Detectives investigating the £26 million Brinks-Mat bullion robbery are digging for hidden gold in Sussex.
Scotland Yard said officers from the Flying Squad were searching an area in Old London Road, Ore, near Hastings.
About 30 officers were today searching two yards behind a builders' merchant looking for "proceeds believed to be connected with the Brinks-Mat robbery", Scotland Yard said.
Detective Superintendent Jon Shatford, head of the Flying Squad, is leading the search operation.
Officers were looking through timber in one yard with a mechanical digger standing by.
A Scotland Yard spokeswoman said: "We have found nothing yet and it may take some time to look through the area.
"We believe this may be connected to the Brink's-Mat robbery. We are looking for proceeds from that incident. There was some gold bullion taken but we have found no gold so far.

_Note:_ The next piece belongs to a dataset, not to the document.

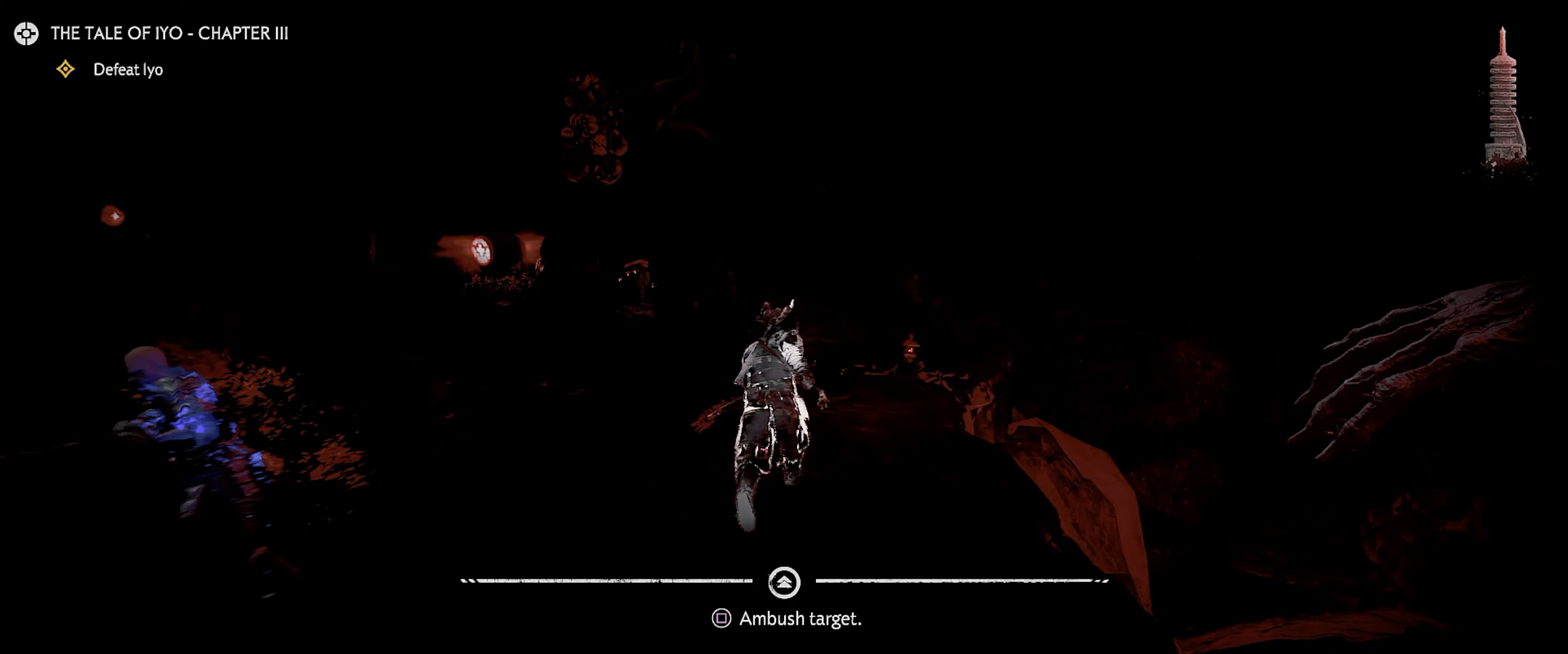
{"buttons": [], "left_stick": "up", "right_stick": "center", "events": [[150, "SQUARE", "down"], [250, "SQUARE", "up"], [367, "SQUARE", "down"], [450, "SQUARE", "up"]]}
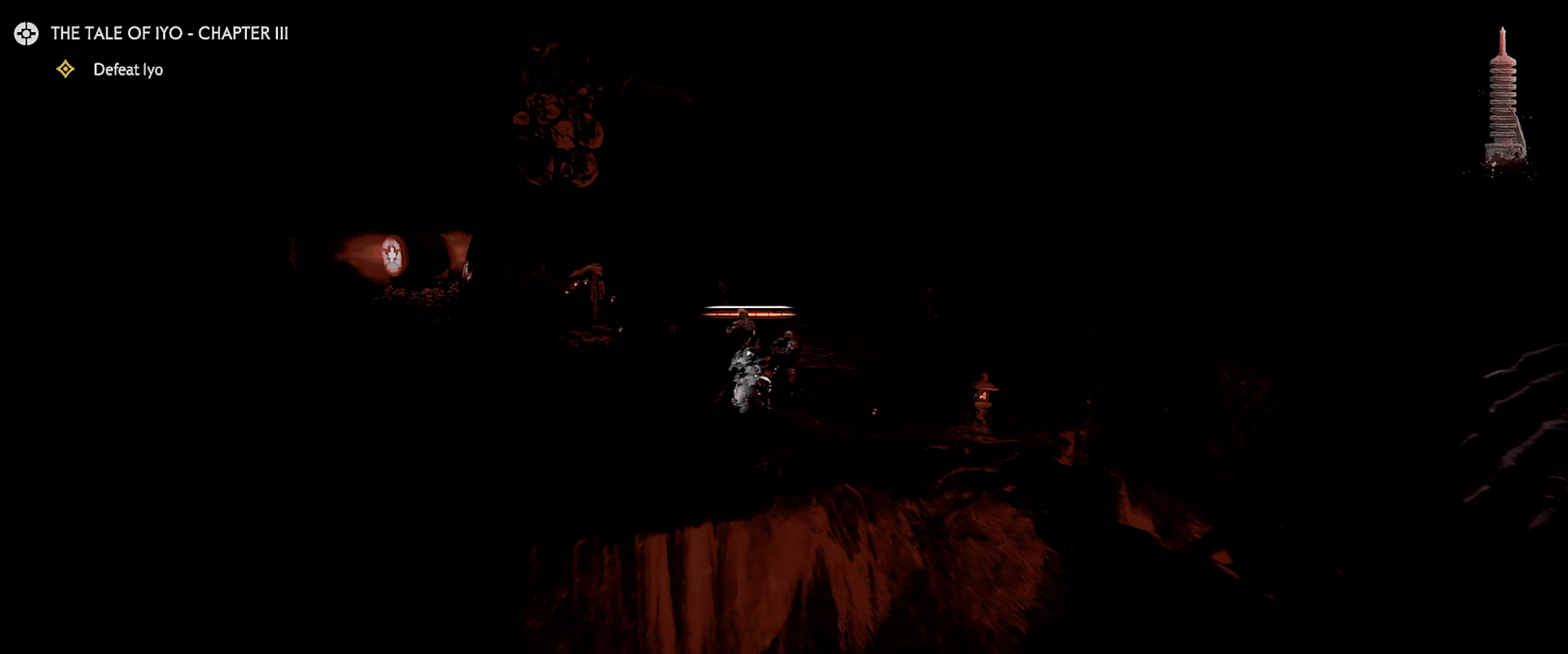
{"buttons": [], "left_stick": "up-right", "right_stick": "down-right", "events": [[50, "left_stick", "center"], [83, "right_stick", "down-right"], [183, "left_stick", "up-right"]]}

"It depends how long it takes to find anything before we can say how long this operation will last."
The robbery of gold bullion and jewels worth £26 million from the Brinks-Mat vaults at London's Heathrow Airport on November 26, 1983, was Britain's biggest.
A bribed security guard let six armed men into a warehouse and within an hour had they pulled off "the heist of the century".
The gang doused security guards at the warehouse in petrol and threatened them with a lit match for the combination numbers of the vault.
It is thought more than £17 million of the cash realised from the gold has been accounted for by police, with the rest allegedly invested in property in Britain and Spain or drugs.
Eleven bars of the gold were found in 1985 and melted down and a further £1 million of gold was later recovered from the Bank of England where it was being stored after re-entering the legal market.
The rest is believed to have been melted down shortly after the robbery.
But police have continued to trace cash and assets linked to profits from the haul.
Only two of the robbers have been convicted. Michael McAvoy and Brian Robinson are each serving 25 years.
Others have been convicted of handling the bullion or making profit from the robbery. They include convicted killer Kenneth Noye.